Records shown:
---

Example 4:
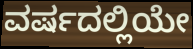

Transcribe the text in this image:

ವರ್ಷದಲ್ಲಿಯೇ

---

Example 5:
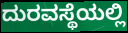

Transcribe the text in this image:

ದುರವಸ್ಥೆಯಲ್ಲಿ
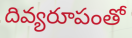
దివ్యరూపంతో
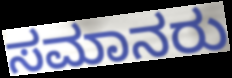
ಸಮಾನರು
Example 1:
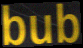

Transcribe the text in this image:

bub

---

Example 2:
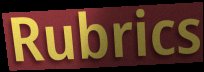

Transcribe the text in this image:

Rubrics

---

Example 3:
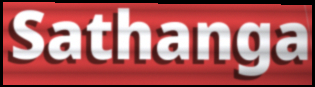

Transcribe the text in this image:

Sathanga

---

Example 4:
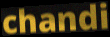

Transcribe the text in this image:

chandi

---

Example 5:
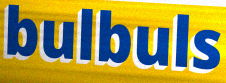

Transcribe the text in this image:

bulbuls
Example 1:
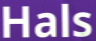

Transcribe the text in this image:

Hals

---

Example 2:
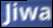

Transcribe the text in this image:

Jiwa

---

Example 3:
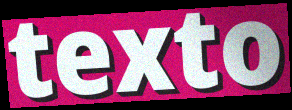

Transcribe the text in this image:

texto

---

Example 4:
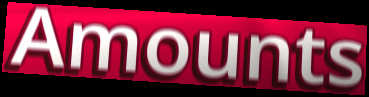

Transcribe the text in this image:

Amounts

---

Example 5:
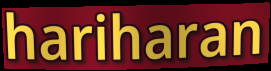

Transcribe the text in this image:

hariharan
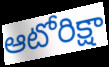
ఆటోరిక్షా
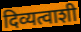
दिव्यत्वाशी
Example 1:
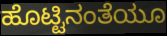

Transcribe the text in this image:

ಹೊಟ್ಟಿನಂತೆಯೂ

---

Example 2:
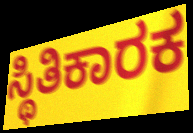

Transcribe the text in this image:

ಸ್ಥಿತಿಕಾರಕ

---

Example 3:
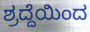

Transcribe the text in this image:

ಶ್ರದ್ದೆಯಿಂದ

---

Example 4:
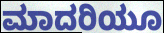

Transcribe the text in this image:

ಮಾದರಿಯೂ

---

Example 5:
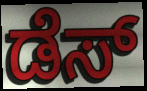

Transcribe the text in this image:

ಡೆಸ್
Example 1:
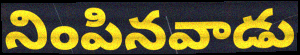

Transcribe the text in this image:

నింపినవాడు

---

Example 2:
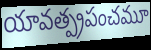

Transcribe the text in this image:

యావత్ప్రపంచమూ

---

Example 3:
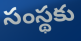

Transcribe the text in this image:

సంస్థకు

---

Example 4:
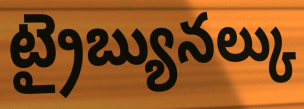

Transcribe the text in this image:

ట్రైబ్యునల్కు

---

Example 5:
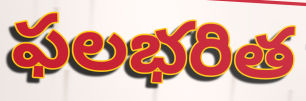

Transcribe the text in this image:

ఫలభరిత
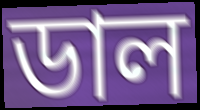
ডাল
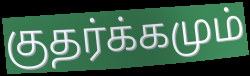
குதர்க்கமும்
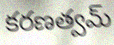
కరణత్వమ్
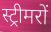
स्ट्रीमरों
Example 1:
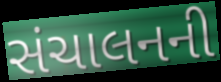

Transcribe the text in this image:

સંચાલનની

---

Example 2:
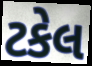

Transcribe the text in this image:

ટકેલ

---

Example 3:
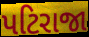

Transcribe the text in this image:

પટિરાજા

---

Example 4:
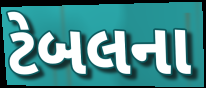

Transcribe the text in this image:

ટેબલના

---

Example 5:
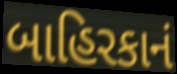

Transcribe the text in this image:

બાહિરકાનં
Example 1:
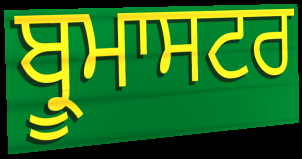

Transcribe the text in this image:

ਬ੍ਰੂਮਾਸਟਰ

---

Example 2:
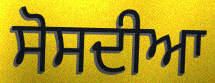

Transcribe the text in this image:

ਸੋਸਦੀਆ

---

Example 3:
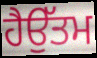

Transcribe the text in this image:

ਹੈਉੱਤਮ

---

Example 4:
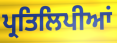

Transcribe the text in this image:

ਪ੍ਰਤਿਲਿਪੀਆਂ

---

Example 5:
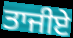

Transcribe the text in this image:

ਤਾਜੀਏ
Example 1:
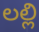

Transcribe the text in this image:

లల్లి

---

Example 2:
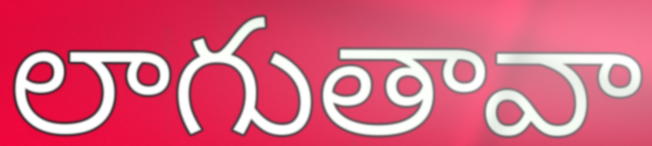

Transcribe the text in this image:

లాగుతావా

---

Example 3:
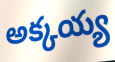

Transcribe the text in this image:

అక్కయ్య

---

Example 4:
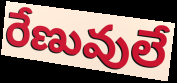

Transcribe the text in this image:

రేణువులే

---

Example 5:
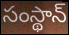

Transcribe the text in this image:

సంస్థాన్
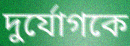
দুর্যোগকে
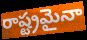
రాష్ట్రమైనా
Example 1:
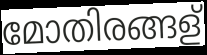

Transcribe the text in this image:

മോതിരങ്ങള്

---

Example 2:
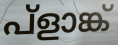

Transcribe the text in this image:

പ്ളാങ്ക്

Problem to work on: Copy every record exactly, without the pictures.

Result for this exercise:
---

Example 4:

Transcribe the text in this image:

ವರ್ಷದಲ್ಲಿಯೇ

---

Example 5:

Transcribe the text in this image:

ದುರವಸ್ಥೆಯಲ್ಲಿ
దివ్యరూపంతో
ಸಮಾನರು
Example 1:

Transcribe the text in this image:

bub

---

Example 2:

Transcribe the text in this image:

Rubrics

---

Example 3:

Transcribe the text in this image:

Sathanga

---

Example 4:

Transcribe the text in this image:

chandi

---

Example 5:

Transcribe the text in this image:

bulbuls
Example 1:

Transcribe the text in this image:

Hals

---

Example 2:

Transcribe the text in this image:

Jiwa

---

Example 3:

Transcribe the text in this image:

texto

---

Example 4:

Transcribe the text in this image:

Amounts

---

Example 5:

Transcribe the text in this image:

hariharan
ఆటోరిక్షా
दिव्यत्वाशी
Example 1:

Transcribe the text in this image:

ಹೊಟ್ಟಿನಂತೆಯೂ

---

Example 2:

Transcribe the text in this image:

ಸ್ಥಿತಿಕಾರಕ

---

Example 3:

Transcribe the text in this image:

ಶ್ರದ್ದೆಯಿಂದ

---

Example 4:

Transcribe the text in this image:

ಮಾದರಿಯೂ

---

Example 5:

Transcribe the text in this image:

ಡೆಸ್
Example 1:

Transcribe the text in this image:

నింపినవాడు

---

Example 2:

Transcribe the text in this image:

యావత్ప్రపంచమూ

---

Example 3:

Transcribe the text in this image:

సంస్థకు

---

Example 4:

Transcribe the text in this image:

ట్రైబ్యునల్కు

---

Example 5:

Transcribe the text in this image:

ఫలభరిత
ডাল
குதர்க்கமும்
కరణత్వమ్
स्ट्रीमरों
Example 1:

Transcribe the text in this image:

સંચાલનની

---

Example 2:

Transcribe the text in this image:

ટકેલ

---

Example 3:

Transcribe the text in this image:

પટિરાજા

---

Example 4:

Transcribe the text in this image:

ટેબલના

---

Example 5:

Transcribe the text in this image:

બાહિરકાનં
Example 1:

Transcribe the text in this image:

ਬ੍ਰੂਮਾਸਟਰ

---

Example 2:

Transcribe the text in this image:

ਸੋਸਦੀਆ

---

Example 3:

Transcribe the text in this image:

ਹੈਉੱਤਮ

---

Example 4:

Transcribe the text in this image:

ਪ੍ਰਤਿਲਿਪੀਆਂ

---

Example 5:

Transcribe the text in this image:

ਤਾਜੀਏ
Example 1:

Transcribe the text in this image:

లల్లి

---

Example 2:

Transcribe the text in this image:

లాగుతావా

---

Example 3:

Transcribe the text in this image:

అక్కయ్య

---

Example 4:

Transcribe the text in this image:

రేణువులే

---

Example 5:

Transcribe the text in this image:

సంస్థాన్
দুর্যোগকে
రాష్ట్రమైనా
Example 1:

Transcribe the text in this image:

മോതിരങ്ങള്

---

Example 2:

Transcribe the text in this image:

പ്ളാങ്ക്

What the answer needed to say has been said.